Мы недоуменно переглянулись.
— Н-ну, в общем-то, почему бы и нет…
— А если переписать, а потом «ввести», — дама уже владела некоторыми «кибернетическими» словами, — в ЭВМ? Что будет?
— А черт его знает, что будет!
— И все-таки?!
— Скорее всего — ничего.
— Во всяком случае, рабочее колесо центробежного насоса вряд ли получится, — уточнил наш лабораторный корифей Марек и, потеряв интерес к разговору, уткнулся в листинг программы.
Мы немножко поиздевались над «друзьями-философами» и спровадили их в лабораторию Двойнева, заверив, что там разрабатывают совершенно умопомрачительные модели, умолчав, что речь идет о моделях грузопотоков в АСУ автотранспорта, и наверняка объяснят, как будет выглядеть электронная Каренина.
После обеда нас ждал еще один, на этот раз плановый, спектакль. Точнее, его третий акт — открытое партийное собрание по персональному делу нашего директора. Ей-богу! Три вечера по пять часов заседали — куда там нынешним мыльным операм! Дело было простое как выеденное яйцо. Наш уважаемый Константин Георгиевич был любвеобилен, но при этом соблюдал некий собственный джентльменский кодекс — ни разу не изменял жене. Он поступал как честный человек: полюбил — женись! Тогда, как, наверное, и сейчас, не было законодательного лимита на количество браков-разводов, но когда их сумма превысила некую негласно допустимую норму (он разводился с шестой и женился на седьмой), партийная общественность поднялась на защиту коммунистической морали.
Главный оппонент директора, доктор технических наук Илья Петрович вышел к доске, висящей в актовом зале.
— Товарищи коммунисты! Давайте проанализируем, так сказать, жизненный путь нашего уважаемого Константина Георгиевича. 1938 год — первый брак коммуниста Долинского. 1945 — первый развод. Вот он снова женится, вот — разводится. Вот снова женится… — Профессор твердой рукой разметил на доске систему координат и стал строить кривую. — Совершенно очевидны закономерности, позволяющие достаточно точно прогнозировать тенденции дальнейшего морального разложения товарища Долинского: амплитуда синусоиды увеличивается, интервал сокращается, что вполне удовлетворительно описывается следующей формулой…

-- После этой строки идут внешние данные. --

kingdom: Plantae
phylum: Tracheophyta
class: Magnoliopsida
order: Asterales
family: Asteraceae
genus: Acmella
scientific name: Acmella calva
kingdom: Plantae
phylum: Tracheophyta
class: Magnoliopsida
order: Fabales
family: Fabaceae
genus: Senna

Тихо повизгивая от восторга, мы с Мареком сползли под кресла. Зал задыхался от подавленного смеха. Сидящий в президиуме представитель горкома, закрылся носовым платком и громко сморкался…

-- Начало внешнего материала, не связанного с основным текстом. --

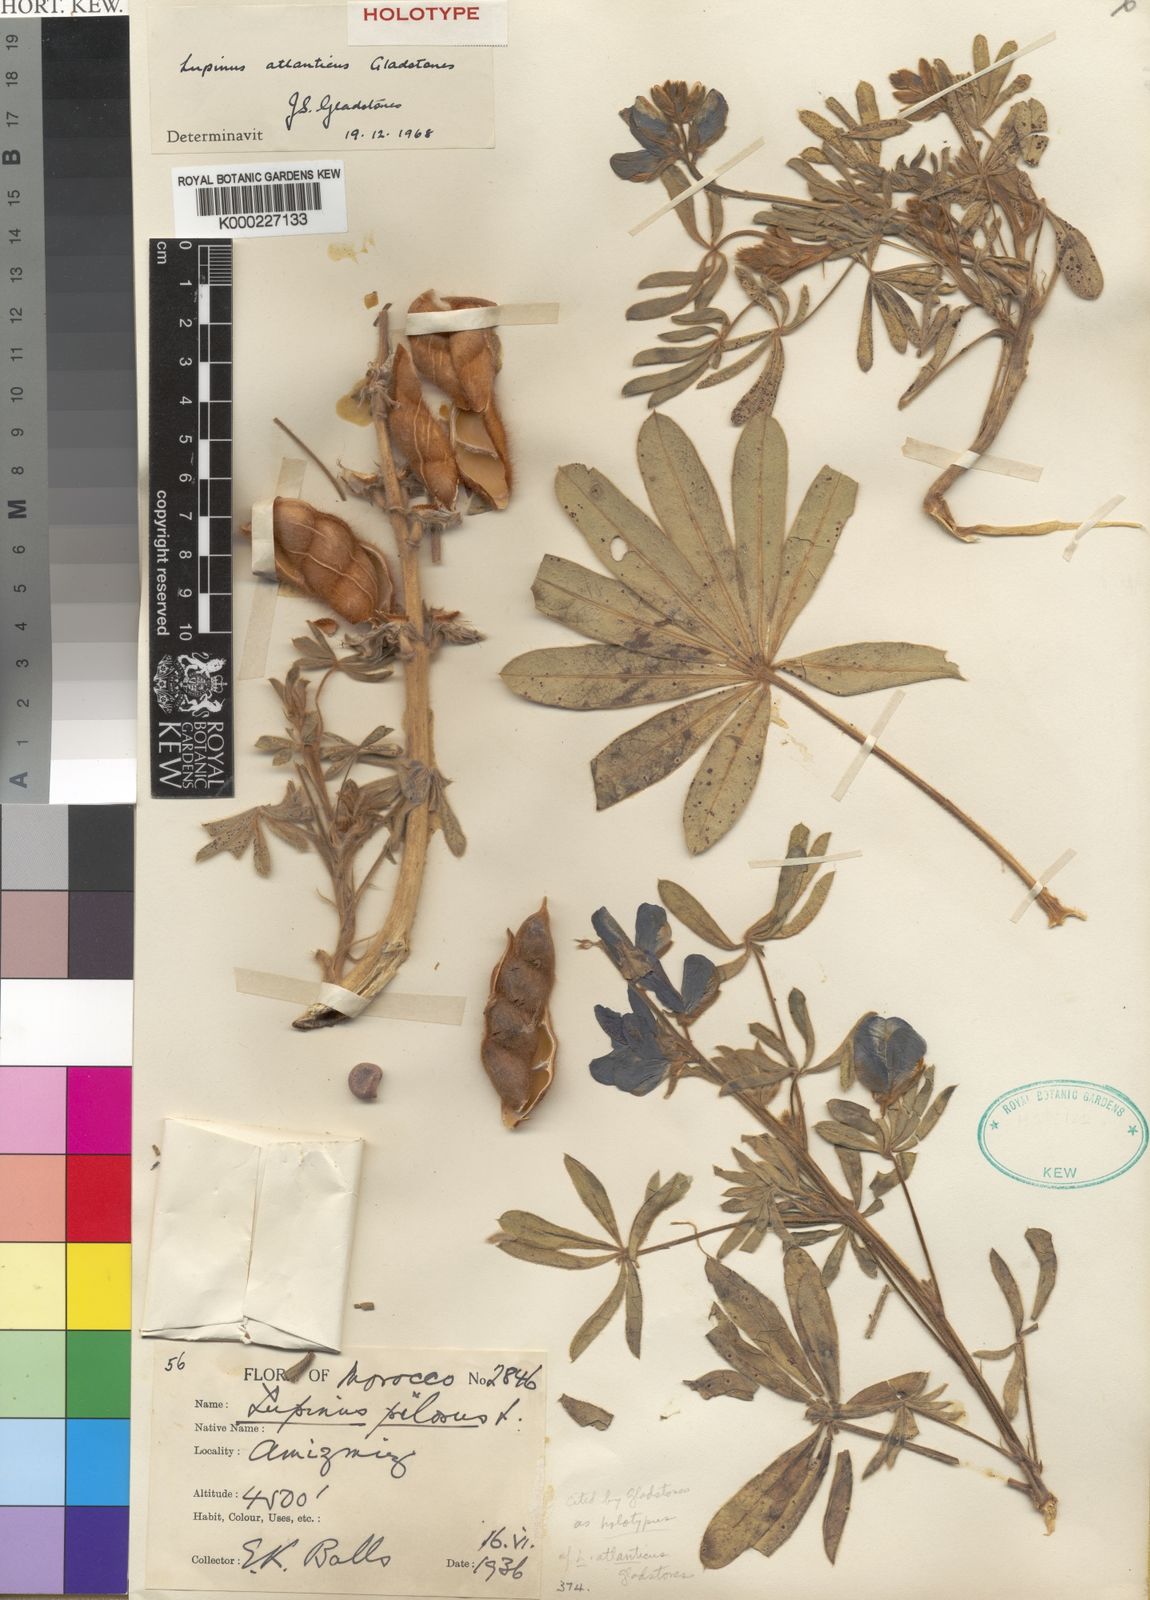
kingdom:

Партийное собрание института единогласно проголосовало: «За нарушение коммунистической морали и партийной этики объявить коммунисту-руководителю… строгий выговор без занесения в учетную карточку».
Вот этот самый «сморкающийся представитель» и изменил в этот вечер мою судьбу.
Я еще не успел вывести на АЦПУ распечатку «пули» для намечающегося преферанса, как в лабораторию вбежала секретарша директора Верочка.